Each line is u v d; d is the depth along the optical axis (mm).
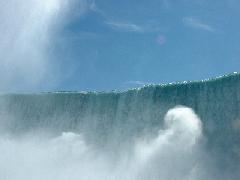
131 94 162625
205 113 146125
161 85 160125
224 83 150375
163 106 154500
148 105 157000
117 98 164125
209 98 149250
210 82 153000
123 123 156625
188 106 150500
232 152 132625
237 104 144000
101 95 167125
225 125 140625
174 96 155375
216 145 136250
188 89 154875
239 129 138000
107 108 163000
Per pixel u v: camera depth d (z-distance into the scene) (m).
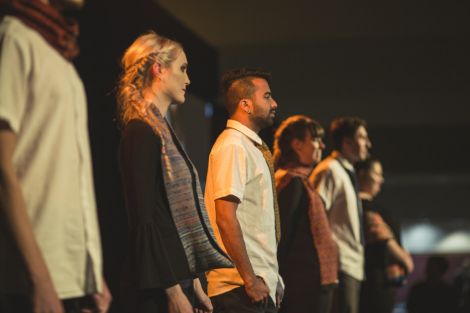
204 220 2.45
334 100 10.73
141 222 2.17
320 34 9.48
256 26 9.03
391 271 5.54
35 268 1.56
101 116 5.06
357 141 4.81
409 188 16.50
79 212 1.75
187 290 2.43
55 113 1.70
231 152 3.04
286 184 3.91
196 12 8.44
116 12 5.36
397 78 10.44
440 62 10.20
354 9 8.63
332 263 3.96
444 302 7.59
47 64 1.69
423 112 11.67
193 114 7.91
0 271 1.66
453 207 16.39
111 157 5.08
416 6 8.56
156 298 2.21
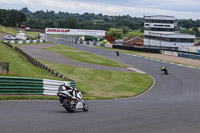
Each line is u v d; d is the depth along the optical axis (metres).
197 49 76.00
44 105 13.67
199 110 13.75
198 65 50.47
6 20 194.25
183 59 60.50
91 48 82.56
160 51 72.06
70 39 119.19
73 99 11.62
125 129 8.26
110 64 47.59
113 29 157.25
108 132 7.79
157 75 39.06
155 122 9.62
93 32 97.75
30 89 16.89
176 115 11.60
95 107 14.14
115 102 17.64
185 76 38.56
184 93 26.41
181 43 106.50
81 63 45.97
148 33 116.25
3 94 15.34
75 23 183.50
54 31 93.88
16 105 12.85
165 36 107.19
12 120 9.01
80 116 10.48
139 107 14.51
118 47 86.31
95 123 9.07
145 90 28.33
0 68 20.02
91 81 31.23
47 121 9.08
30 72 29.48
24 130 7.64
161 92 27.11
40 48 68.31
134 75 37.78
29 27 187.75
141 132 7.94
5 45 63.69
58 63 43.44
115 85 30.11
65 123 8.85
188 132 8.12
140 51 77.12
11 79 15.70
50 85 18.27
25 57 44.53
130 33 159.75
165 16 116.50
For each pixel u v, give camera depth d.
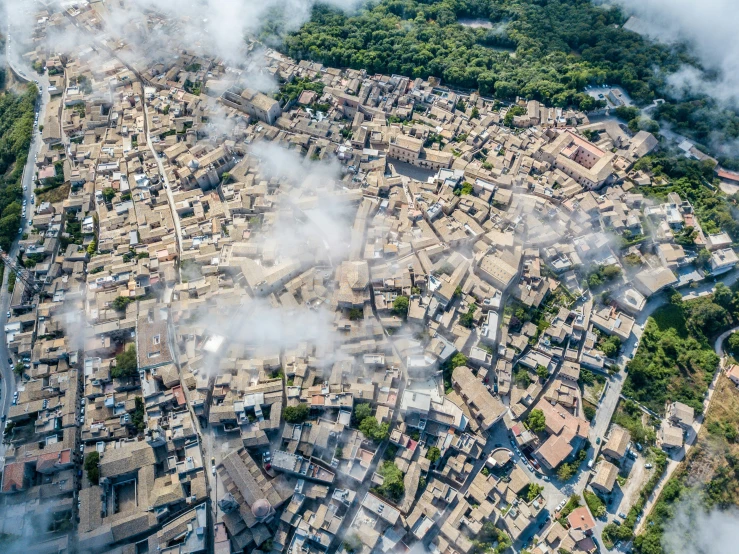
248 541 186.88
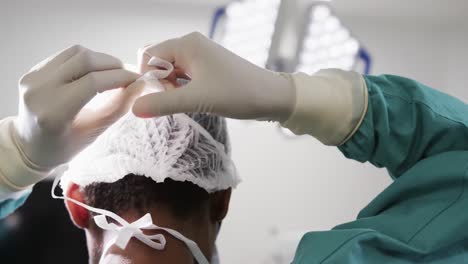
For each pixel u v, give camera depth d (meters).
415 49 2.57
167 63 0.90
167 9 2.38
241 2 1.98
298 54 2.02
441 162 0.87
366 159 0.95
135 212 0.90
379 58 2.54
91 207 0.89
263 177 2.52
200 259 0.91
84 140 0.90
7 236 1.99
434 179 0.86
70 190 0.96
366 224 0.87
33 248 2.00
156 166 0.89
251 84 0.87
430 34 2.57
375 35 2.54
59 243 2.02
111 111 0.88
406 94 0.93
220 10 2.08
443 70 2.57
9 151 0.97
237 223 2.48
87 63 0.86
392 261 0.79
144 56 0.92
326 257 0.78
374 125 0.90
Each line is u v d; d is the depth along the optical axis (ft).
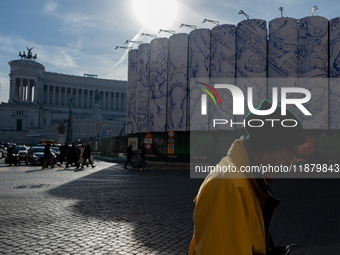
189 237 19.60
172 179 55.88
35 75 415.03
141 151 82.53
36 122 375.86
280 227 22.44
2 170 71.97
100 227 21.59
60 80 445.37
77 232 20.27
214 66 102.94
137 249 17.16
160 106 113.50
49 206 28.71
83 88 460.14
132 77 135.23
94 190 39.93
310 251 17.08
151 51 118.01
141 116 122.01
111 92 483.92
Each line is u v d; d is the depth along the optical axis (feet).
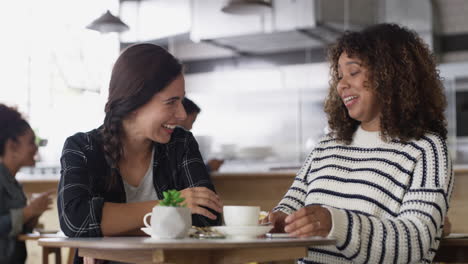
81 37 22.75
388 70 5.20
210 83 22.40
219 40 20.04
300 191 5.69
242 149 20.13
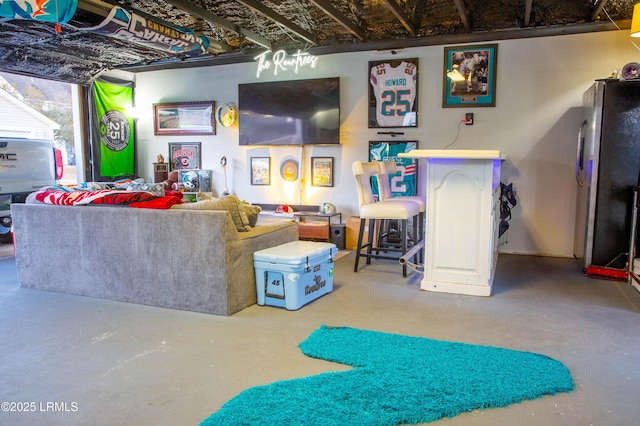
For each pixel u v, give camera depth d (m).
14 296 3.84
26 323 3.18
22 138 6.36
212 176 6.90
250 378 2.35
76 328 3.08
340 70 6.04
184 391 2.23
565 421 1.95
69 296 3.84
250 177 6.68
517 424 1.93
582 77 5.10
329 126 6.08
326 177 6.25
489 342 2.80
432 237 3.88
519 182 5.44
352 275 4.51
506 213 5.33
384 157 5.91
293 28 5.29
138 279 3.59
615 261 4.42
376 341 2.78
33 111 8.79
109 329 3.06
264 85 6.36
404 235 4.38
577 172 5.04
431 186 3.82
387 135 5.89
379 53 5.84
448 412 1.99
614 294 3.80
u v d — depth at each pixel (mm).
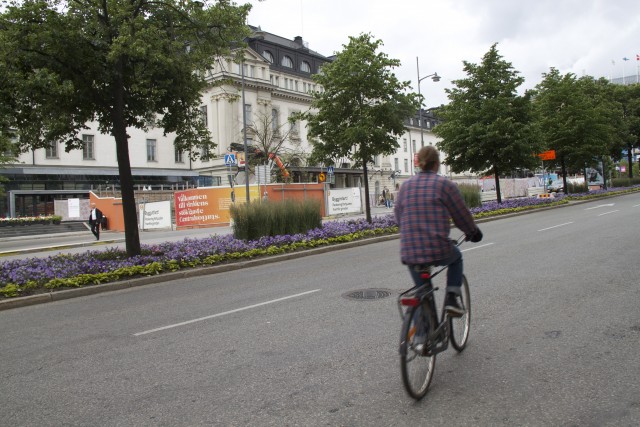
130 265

━━━━━━━━━━━━━━━━━━━━

• Assigned task: Leaving every picture aside, repeat the listing exactly.

• Result of this task:
Each line is u v d; d is the depth along the optical axis (mm).
131 94 162625
205 113 146125
161 85 160125
224 83 150375
163 106 154500
148 105 157000
117 98 164125
209 98 149250
210 82 153000
123 123 156625
188 106 150500
232 152 132625
237 104 144000
101 95 167125
225 125 140625
174 96 155375
216 145 136250
188 89 154875
239 129 138000
107 108 163000
Per pixel u v: camera depth d (z-distance into the scene) (m).
204 220 2.45
334 100 10.73
141 222 2.17
320 34 9.48
256 26 9.03
391 271 5.54
35 268 1.56
101 116 5.06
357 141 4.81
409 188 16.50
79 212 1.75
187 290 2.43
55 113 1.70
231 152 3.04
286 184 3.91
196 12 8.44
116 12 5.36
397 78 10.44
440 62 10.20
354 9 8.63
332 263 3.96
444 302 7.59
47 64 1.69
423 112 11.67
193 114 7.91
0 271 1.66
453 207 16.39
111 157 5.08
416 6 8.56
156 298 2.21
Each line is u v d; d is the depth along the optical axis (metres).
197 49 76.00
44 105 13.67
199 110 13.75
198 65 50.47
6 20 194.25
183 59 60.50
91 48 82.56
160 51 72.06
70 39 119.19
73 99 11.62
125 129 8.26
110 64 47.59
113 29 157.25
108 132 7.79
157 75 39.06
155 122 9.62
93 32 97.75
30 89 16.89
176 115 11.60
95 107 14.14
115 102 17.64
185 76 38.56
184 93 26.41
181 43 106.50
81 63 45.97
148 33 116.25
3 94 15.34
75 23 183.50
54 31 93.88
16 105 12.85
165 36 107.19
12 120 9.01
80 116 10.48
139 107 14.51
118 47 86.31
95 123 9.07
145 90 28.33
0 68 20.02
91 81 31.23
47 121 9.08
30 72 29.48
24 130 7.64
161 92 27.11
40 48 68.31
134 75 37.78
29 27 187.75
141 132 7.94
5 45 63.69
58 63 43.44
115 85 30.11
65 123 8.85
188 132 8.12
140 51 77.12
11 79 15.70
50 85 18.27
25 57 44.53
130 33 159.75
165 16 116.50
For each pixel u v, give camera depth d.
248 541 186.88
For each pixel u v, give camera depth d (meters).
415 49 2.57
167 63 0.90
167 9 2.38
241 2 1.98
298 54 2.02
441 162 0.87
366 159 0.95
135 212 0.90
379 58 2.54
91 207 0.89
263 177 2.52
200 259 0.91
84 140 0.90
7 236 1.99
434 179 0.86
70 190 0.96
366 224 0.87
33 248 2.00
156 166 0.89
251 84 0.87
430 34 2.57
375 35 2.54
59 243 2.02
111 111 0.88
406 94 0.93
220 10 2.08
443 70 2.57
9 151 0.97
237 223 2.48
87 63 0.86
392 261 0.79
144 56 0.92
326 257 0.78
374 125 0.90
Each line is u v d; d is the depth along the optical axis (ft).
189 237 19.60
172 179 55.88
35 75 415.03
141 151 82.53
36 122 375.86
280 227 22.44
2 170 71.97
100 227 21.59
60 80 445.37
77 232 20.27
214 66 102.94
137 249 17.16
160 106 113.50
49 206 28.71
83 88 460.14
132 77 135.23
94 190 39.93
310 251 17.08
151 51 118.01
141 116 122.01
111 92 483.92
Each line is u v d; d is the depth along the optical axis (feet).
81 37 22.75
388 70 5.20
210 83 22.40
219 40 20.04
300 191 5.69
242 149 20.13
For each pixel u v, give camera depth d (m).
14 296 3.84
26 323 3.18
22 138 6.36
212 176 6.90
250 378 2.35
76 328 3.08
340 70 6.04
184 391 2.23
565 421 1.95
69 296 3.84
250 177 6.68
517 424 1.93
582 77 5.10
329 126 6.08
326 177 6.25
489 342 2.80
432 237 3.88
519 182 5.44
352 275 4.51
506 213 5.33
384 157 5.91
293 28 5.29
138 279 3.59
615 261 4.42
376 341 2.78
33 111 8.79
109 329 3.06
264 85 6.36
404 235 4.38
577 172 5.04
431 186 3.82
387 135 5.89
379 53 5.84
448 412 1.99
614 294 3.80
u v d — depth at each pixel (mm).
130 265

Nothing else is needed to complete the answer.